Yüce Büyücü Novel Oku
Bölüm 2796 İkili Numara (Bölüm 2)
2796 İkili Numara (Bölüm 2)
Her canlının sahip olduğu ama genellikle görmezden gelinen zayıf nokta çünkü onu yalnızca bir Uyanmış bulabilirdi.
“Nasıl?” Dudaklarındaki soruyla Dullahan'ın kafası küle döndü ama Hiçlik bunu görmezden geldi ve Solus'a yardım etmek için döndü.
'Ne oluyor?' Siyah zincirler rakiplerine de çarpmıştı ama işe yaramıyor gibi görünüyordu.
En azından Ruh Bariyerini düşürmek zorunda kalana ve Banshee ve Büyücü Avcısı ile tekrar yakın dövüşte karşılaşana kadar.

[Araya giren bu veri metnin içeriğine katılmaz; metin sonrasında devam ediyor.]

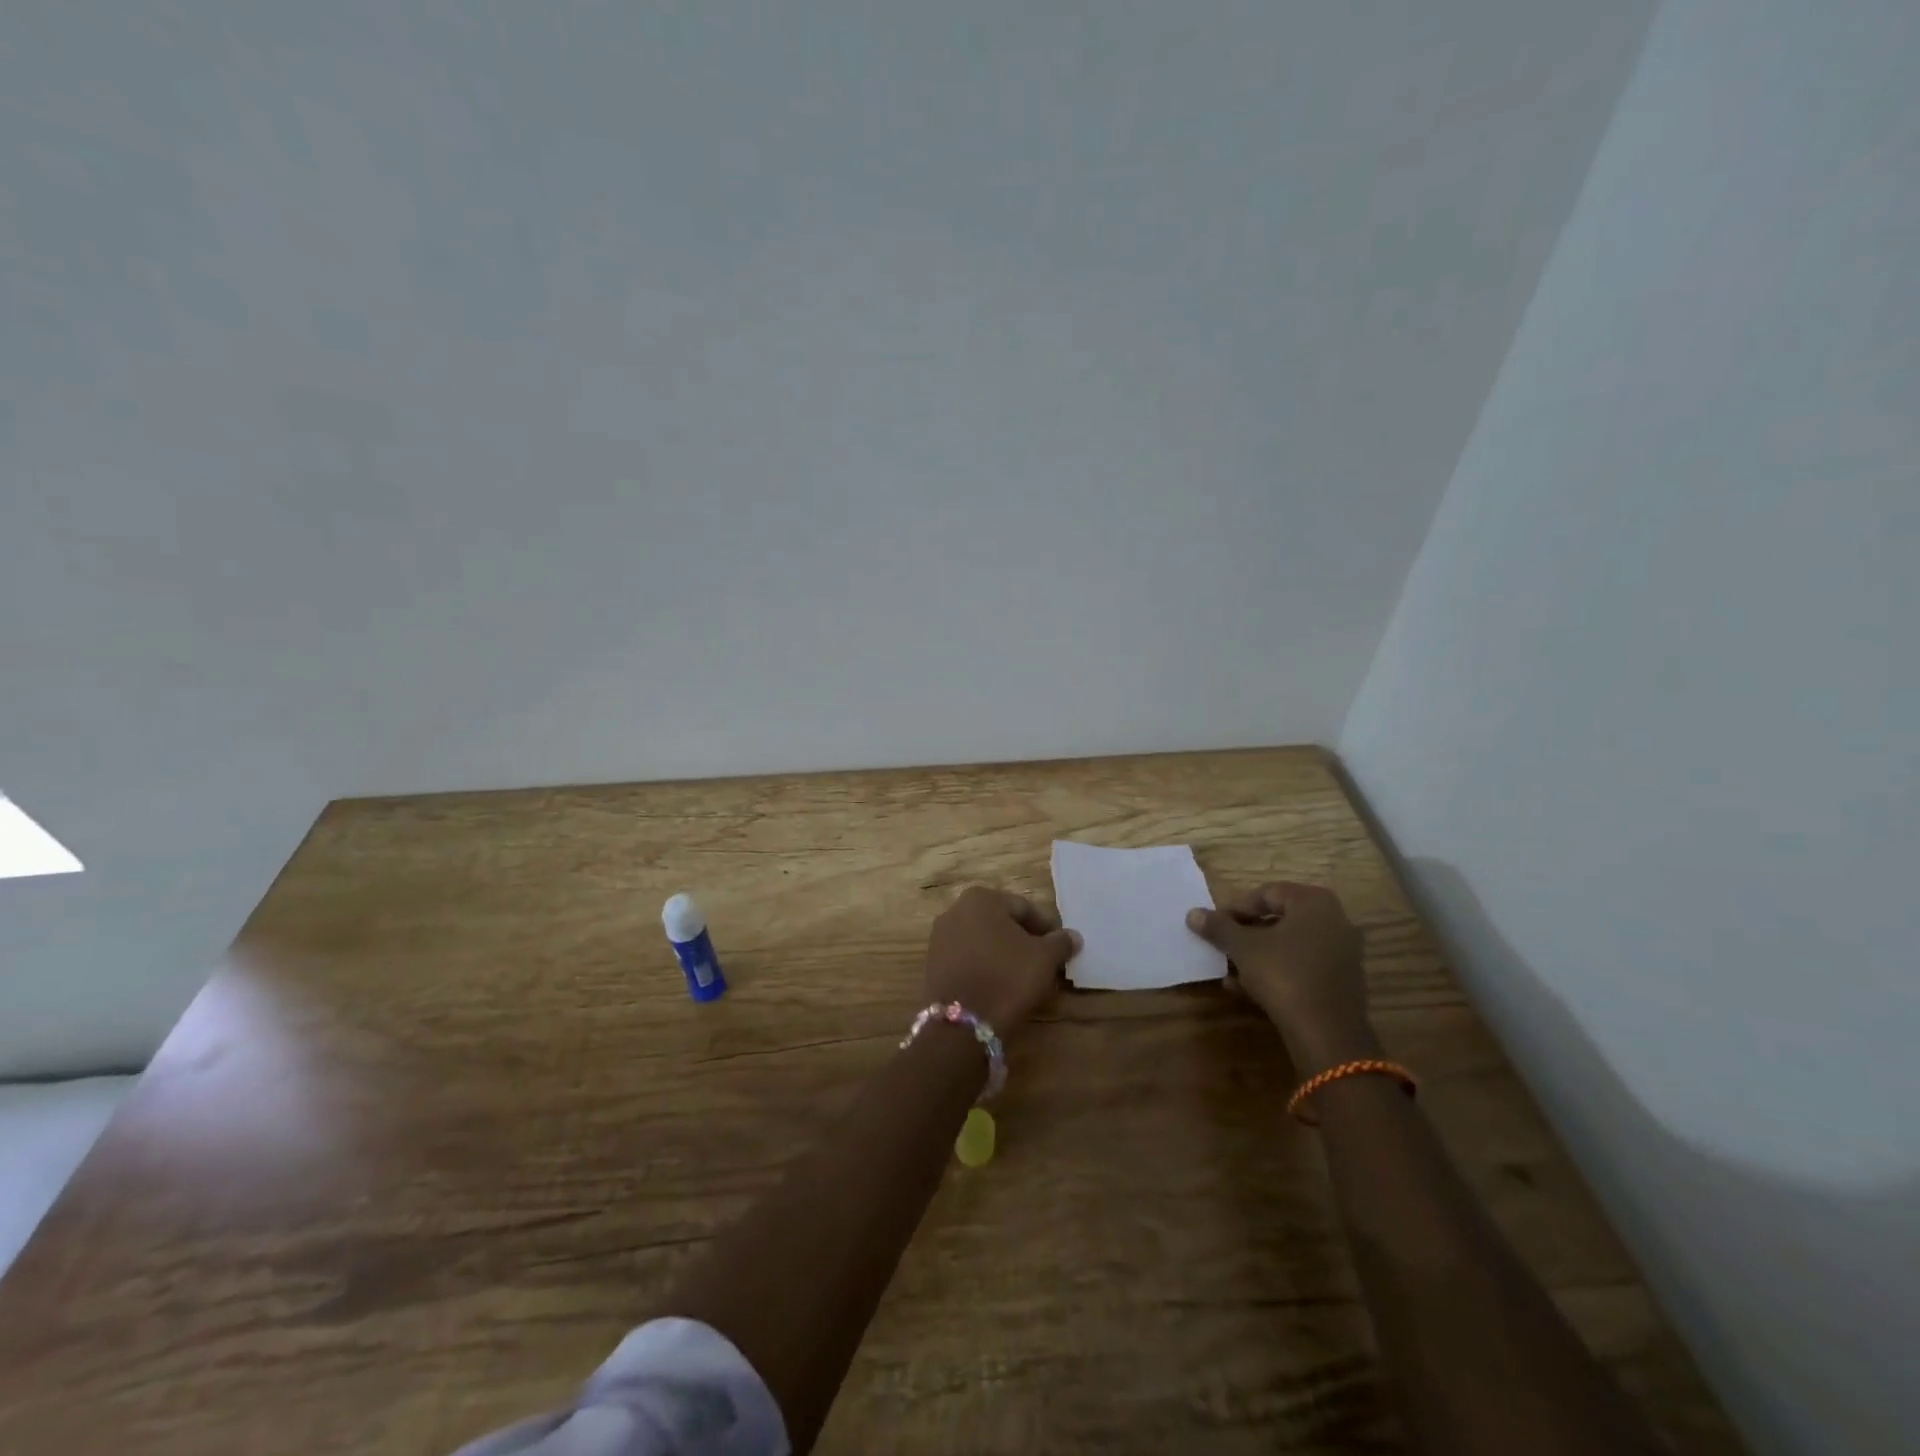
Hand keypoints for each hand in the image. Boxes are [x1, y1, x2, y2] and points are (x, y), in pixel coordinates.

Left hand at [924, 886, 1080, 1033]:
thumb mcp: (1044, 959)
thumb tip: (1073, 936)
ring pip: (983, 940)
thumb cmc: (1007, 977)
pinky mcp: (932, 963)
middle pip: (1001, 922)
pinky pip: (967, 958)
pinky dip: (984, 966)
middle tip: (1044, 963)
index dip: (1047, 928)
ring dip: (1004, 953)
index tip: (1060, 949)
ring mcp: (940, 936)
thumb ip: (1060, 942)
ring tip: (1023, 977)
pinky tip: (998, 985)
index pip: (1025, 908)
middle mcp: (956, 909)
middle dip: (1024, 940)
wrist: (961, 1023)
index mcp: (982, 898)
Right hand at [1186, 882, 1376, 1073]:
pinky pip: (1303, 967)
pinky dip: (1277, 972)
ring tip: (1230, 972)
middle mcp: (1335, 920)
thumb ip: (1219, 927)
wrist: (1327, 1033)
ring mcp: (1343, 953)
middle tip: (1222, 946)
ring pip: (1289, 946)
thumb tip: (1193, 914)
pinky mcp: (1343, 982)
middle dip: (1246, 934)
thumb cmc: (1283, 975)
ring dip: (1258, 955)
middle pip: (1279, 920)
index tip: (1216, 926)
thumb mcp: (1243, 948)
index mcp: (1314, 902)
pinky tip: (1249, 990)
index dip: (1236, 908)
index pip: (1267, 894)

Zırhına aşılanan Tam Koruma büyüsü Solus'a tam mekansal farkındalık kazandırdı ama eğer bedeni onları takip edemiyorsa düşmanlarının hareketlerini bilmenin bir anlamı yoktu.
Ancak şimdi, Tam Muhafız sayesinde ölümsüzün vücudunun her parçasının nerede olduğunu ve zihninde nerede olacaklarını görebiliyordu. Solus, hangi hareketlerin sadece aldatmaca olduğunu, hangilerinin saldırma amaçlı olduğunu görebiliyordu.
Hatta her iki ölümsüzün de, darbelerinin birbirine bağlanması, engellenmesi veya savuşturulması durumunda nasıl tepki vereceğini bile görebiliyordu.
Geleceğin gözlerinin önünde parladığını görmeye benziyordu.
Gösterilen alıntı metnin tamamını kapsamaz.